Are you game to do things to a turkey that would make most home cooks tremble? If you are, check out our recipe for making a turkey that will knock the socks off your own merry little band of Pilgrims. Like our kitchen and bath advice, some of it goes against common wisdom. Well, there’s nothing common about Riverbend Home – or about you. Happy Thanksgiving!
1. Give it a nice salt-water bath. Brining is the best way to produce tender, juicy white meat. Mix 1C kosher salt, ½ C brown sugar, 2 gallons of liquid (1/2 chicken broth and 1/2 ice water work well) and some fresh sliced ginger, bay leaves, peppercorns, and garlic cloves in a 5 gallon bucket. Brine the turkey in this mixture overnight 8-12 hours, breast side down. It’s important to keep the turkey cold — under 40 degrees — during this process.
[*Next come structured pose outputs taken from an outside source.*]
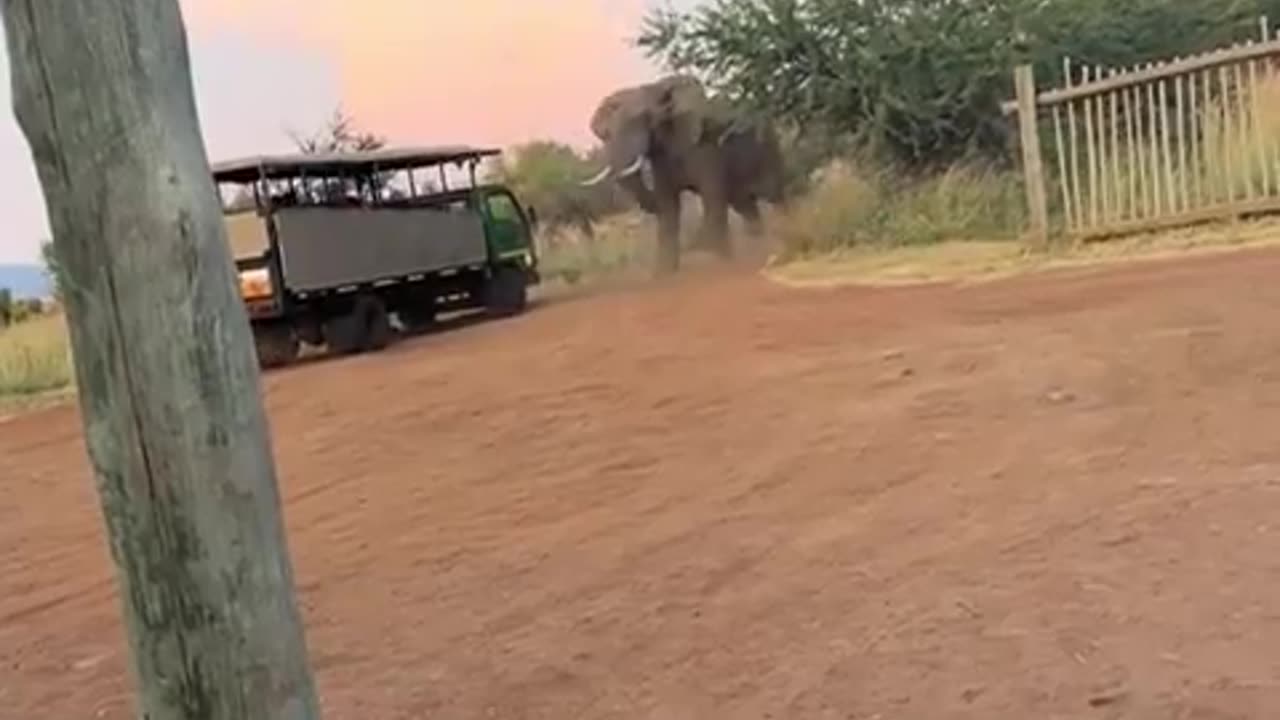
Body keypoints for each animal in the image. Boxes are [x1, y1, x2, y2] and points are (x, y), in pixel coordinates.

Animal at [583, 74, 783, 271]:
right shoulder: (662, 157)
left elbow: (712, 197)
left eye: (644, 119)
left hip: (769, 147)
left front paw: (718, 264)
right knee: (745, 205)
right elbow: (669, 207)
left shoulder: (705, 144)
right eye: (606, 134)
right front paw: (664, 274)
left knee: (775, 196)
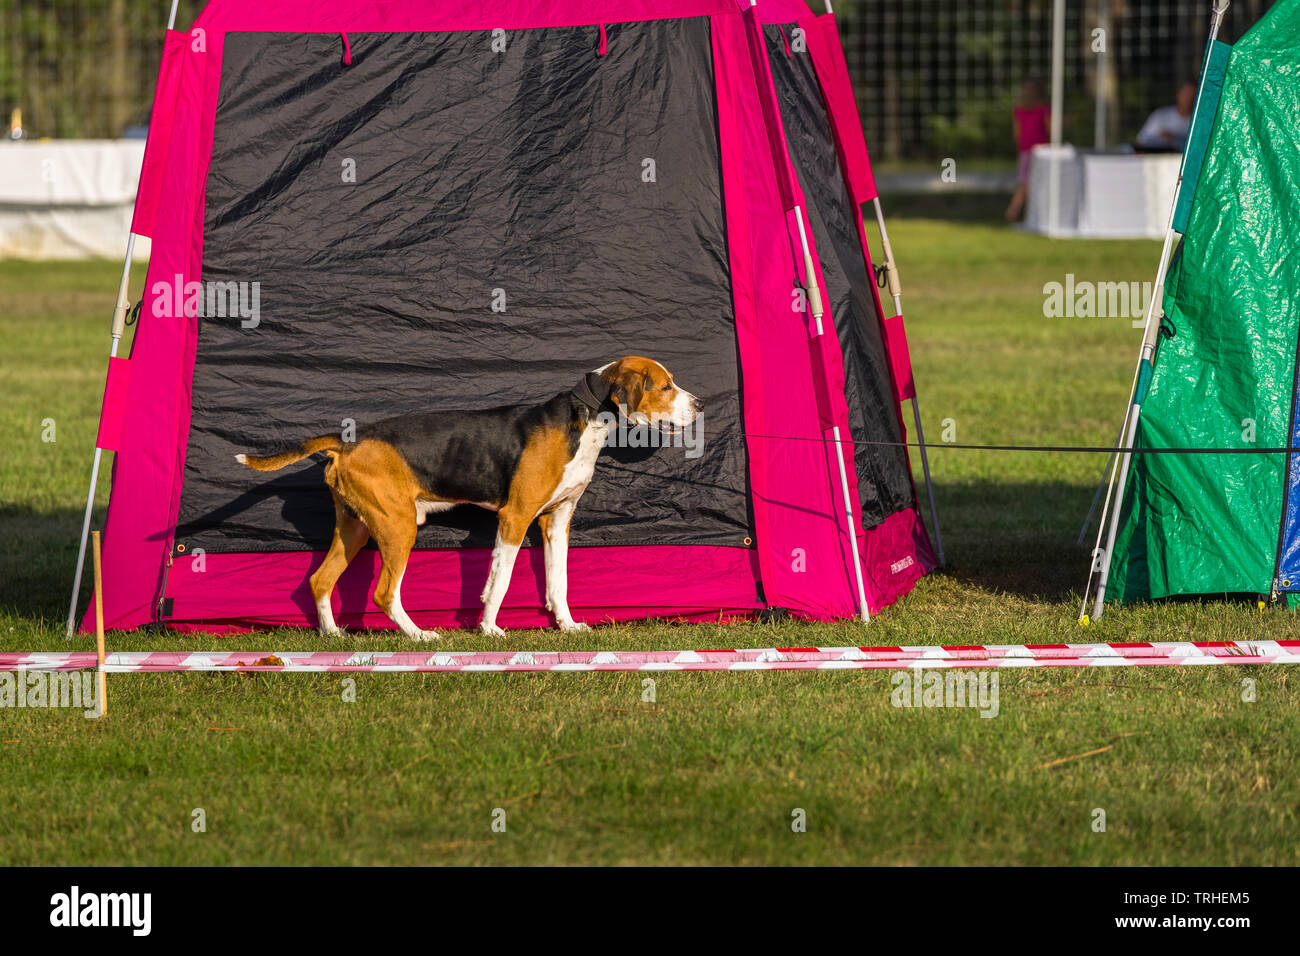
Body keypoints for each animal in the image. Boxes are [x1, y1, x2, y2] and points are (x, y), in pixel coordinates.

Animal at [233, 356, 702, 639]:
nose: (699, 405)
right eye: (665, 386)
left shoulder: (557, 522)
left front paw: (567, 626)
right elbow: (500, 581)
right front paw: (490, 629)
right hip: (398, 527)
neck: (584, 421)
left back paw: (332, 635)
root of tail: (348, 440)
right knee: (384, 593)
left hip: (356, 528)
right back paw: (419, 635)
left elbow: (559, 581)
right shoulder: (514, 519)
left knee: (320, 579)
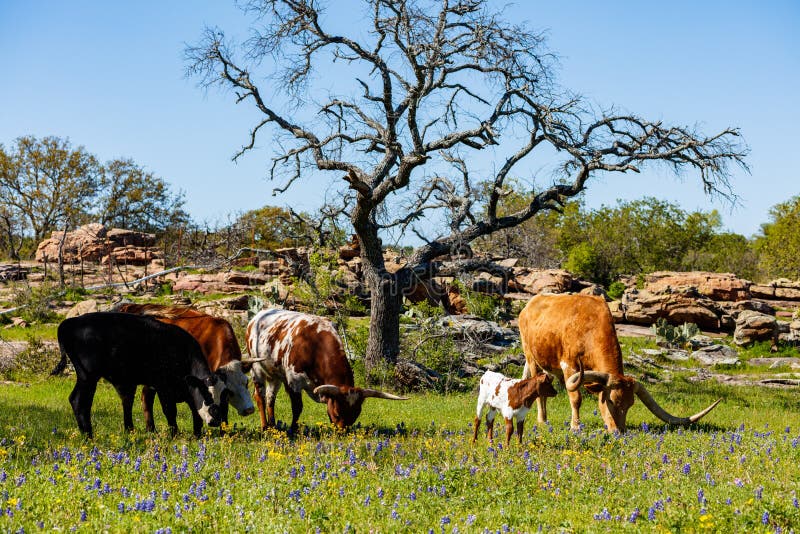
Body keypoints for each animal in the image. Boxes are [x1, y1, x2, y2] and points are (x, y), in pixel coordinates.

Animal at [52, 314, 228, 440]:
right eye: (206, 395)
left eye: (222, 398)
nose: (216, 420)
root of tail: (70, 322)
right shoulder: (162, 385)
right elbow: (170, 411)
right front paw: (174, 434)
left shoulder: (187, 390)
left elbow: (195, 412)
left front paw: (197, 435)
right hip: (88, 376)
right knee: (79, 401)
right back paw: (88, 436)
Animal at [115, 304, 260, 434]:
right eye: (230, 391)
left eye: (246, 383)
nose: (249, 409)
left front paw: (224, 432)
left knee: (146, 397)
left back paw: (151, 429)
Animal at [245, 310, 410, 436]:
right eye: (337, 414)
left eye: (355, 415)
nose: (342, 434)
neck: (314, 345)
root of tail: (256, 318)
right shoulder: (293, 382)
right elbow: (297, 408)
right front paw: (293, 430)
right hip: (257, 369)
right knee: (260, 397)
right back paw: (265, 427)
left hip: (275, 375)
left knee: (270, 398)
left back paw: (273, 427)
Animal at [516, 296, 720, 434]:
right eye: (611, 401)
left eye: (630, 404)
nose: (618, 432)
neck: (589, 327)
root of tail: (531, 303)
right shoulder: (570, 366)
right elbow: (576, 399)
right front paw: (575, 427)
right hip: (531, 357)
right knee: (539, 390)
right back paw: (543, 421)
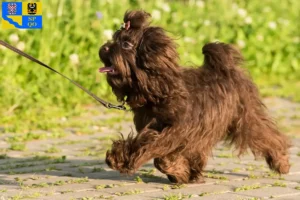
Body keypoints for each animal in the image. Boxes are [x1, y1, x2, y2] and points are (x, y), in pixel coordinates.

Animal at [98, 10, 290, 184]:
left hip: (245, 117)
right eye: (114, 39)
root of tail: (226, 68)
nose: (104, 47)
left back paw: (281, 162)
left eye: (126, 44)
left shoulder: (177, 132)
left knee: (266, 135)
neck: (159, 90)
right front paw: (182, 173)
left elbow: (156, 152)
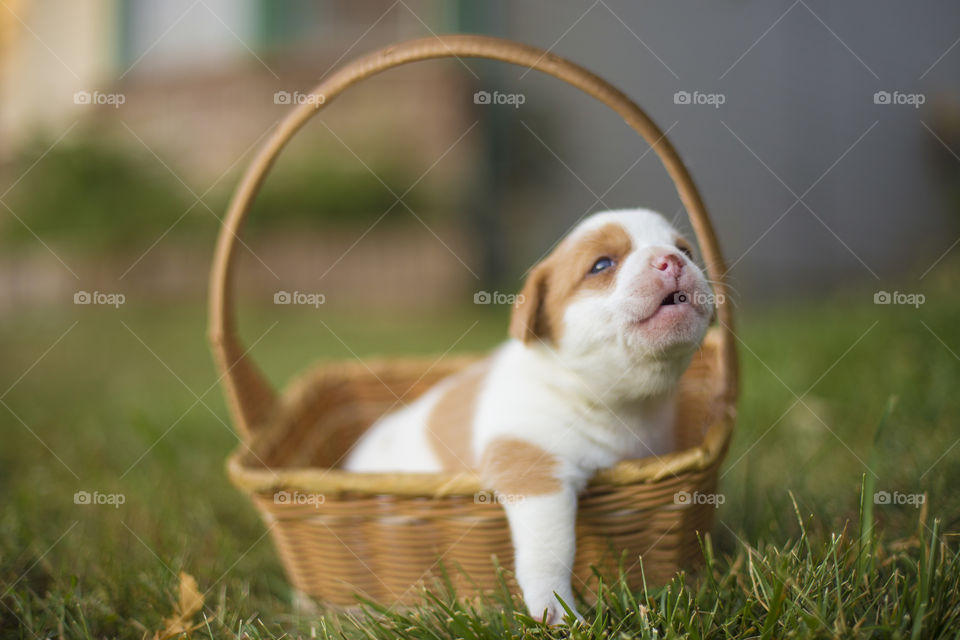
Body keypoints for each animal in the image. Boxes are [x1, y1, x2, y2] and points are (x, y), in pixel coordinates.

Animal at [344, 208, 712, 624]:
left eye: (687, 250)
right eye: (602, 264)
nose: (673, 260)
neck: (618, 402)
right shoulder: (532, 466)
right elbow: (551, 547)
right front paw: (555, 610)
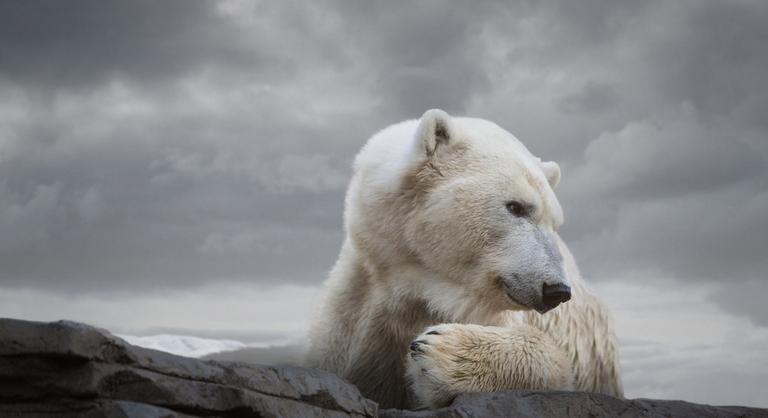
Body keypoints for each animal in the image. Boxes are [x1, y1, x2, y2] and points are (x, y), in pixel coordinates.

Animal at [306, 109, 624, 410]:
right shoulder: (357, 311)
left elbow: (555, 364)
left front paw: (439, 353)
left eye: (555, 224)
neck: (417, 286)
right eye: (515, 207)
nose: (557, 289)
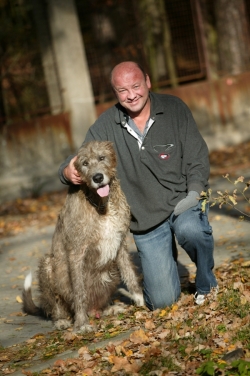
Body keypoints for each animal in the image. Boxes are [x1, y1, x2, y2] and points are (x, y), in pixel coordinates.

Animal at [23, 140, 145, 332]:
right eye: (84, 163)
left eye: (102, 158)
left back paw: (108, 308)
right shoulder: (76, 252)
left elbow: (130, 274)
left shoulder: (120, 244)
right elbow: (79, 291)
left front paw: (141, 301)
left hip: (110, 274)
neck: (100, 205)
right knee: (57, 306)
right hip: (48, 266)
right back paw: (62, 320)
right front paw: (81, 324)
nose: (98, 178)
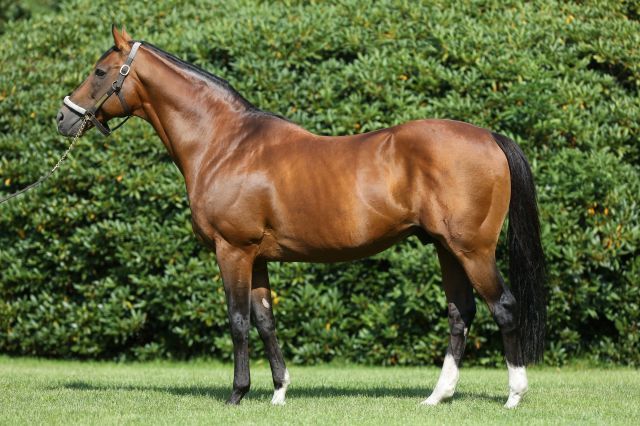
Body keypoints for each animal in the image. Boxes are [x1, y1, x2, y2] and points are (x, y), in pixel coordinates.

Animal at [56, 27, 544, 410]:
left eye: (99, 72)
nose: (63, 117)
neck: (224, 143)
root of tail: (489, 137)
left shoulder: (232, 250)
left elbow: (237, 320)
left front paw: (237, 394)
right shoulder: (257, 257)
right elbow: (265, 319)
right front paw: (278, 392)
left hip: (472, 249)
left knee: (503, 306)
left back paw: (514, 395)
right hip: (445, 248)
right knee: (460, 313)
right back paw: (437, 396)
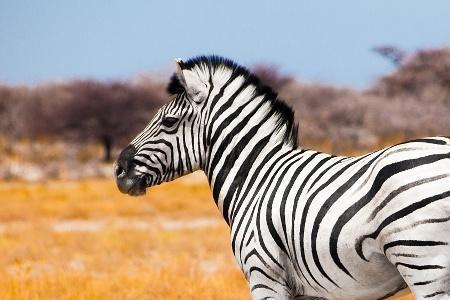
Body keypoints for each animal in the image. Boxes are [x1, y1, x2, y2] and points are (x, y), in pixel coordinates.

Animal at [114, 56, 450, 300]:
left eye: (169, 122)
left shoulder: (263, 274)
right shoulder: (311, 291)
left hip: (422, 260)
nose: (119, 170)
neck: (254, 178)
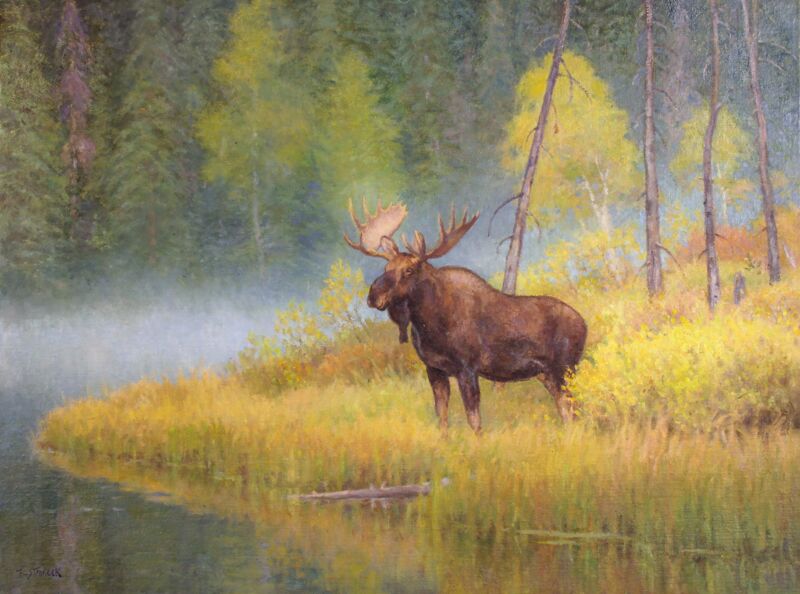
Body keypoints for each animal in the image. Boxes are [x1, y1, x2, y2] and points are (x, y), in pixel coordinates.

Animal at [344, 199, 587, 432]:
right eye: (386, 268)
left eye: (408, 271)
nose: (373, 295)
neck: (428, 325)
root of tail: (584, 323)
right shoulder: (434, 369)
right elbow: (442, 417)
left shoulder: (467, 368)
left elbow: (474, 420)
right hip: (548, 374)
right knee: (567, 411)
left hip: (565, 368)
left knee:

When you are ready to prepare the bird for cooking, bring it to the sink, rinse off the brine and pat the turkey dry with paper towels.
2. Shallow is good. Step away from that monster enameled roasting pan: shallow pans circulate heat and air better. Get the bird up on a rack over a large baking sheet or pan. Line it with heavy duty aluminum foil to help with clean-up.
3. Stuff it with flavor. In his book, Good Eats: The Early Years, chef Alton Brown notes: “…as the turkey around [the stuffing] cooks, juices that may contain salmonella bacteria soak into the stuffing, which then must be cooked to a minimum of 165°F in order to be safe. Getting the stuffing to this temperature usually means overcooking the turkey.”
Cooking the dressing you’re going to serve separately offers an opportunity to add flavor to your bird from the inside out. Assemble an aromatic mix: a halved apple, a cut onion, some garlic cloves, a stick of cinnamon, a handful of bay leaves, a piece of ginger, and/or some cloves. Give these “stuffing” ingredients a 5-minute head start in the microwave, let them cool, then add them to the bird’s cavity before it goes into the oven. Discard the mix when the turkey is done.
4. Turn up the heat. Preheat the oven to 500 degrees (yes, you heard us: 500 degrees!). Oil the turkey lightly and cook it on the bottom rack for 30 minutes. Then turn the oven down to 350 degrees. Put a foil tent over the breast for the rest of the cooking period.
And while we’re talking cooking times: There’s no need to get up at 6 am to put in your bird when dinner time is 2 pm. Go get that good digital instant-read meat thermometer. The bird is ready when the temperature reaches 165 degrees at the thickest part of the breast meat and at the joint between the leg and thigh. (The bird will go a few degrees higher as it rests, so there’s no need to build a margin of safety into the cooking time.) It should take about 2 ½ hours for a 14-16 pound bird.
5. A little beauty rest. Here’s how to keep the juices you’ve so carefully preserved from ending up on your cutting board: When you remove the turkey from the oven, leave its foil tent in place and let it rest on a board on your counter at least 15 minutes before carving. The juices will be distributed back through the breast. If you carve too soon the juices will spurt out onto the board (or into grouchy Aunt Edna’s eye).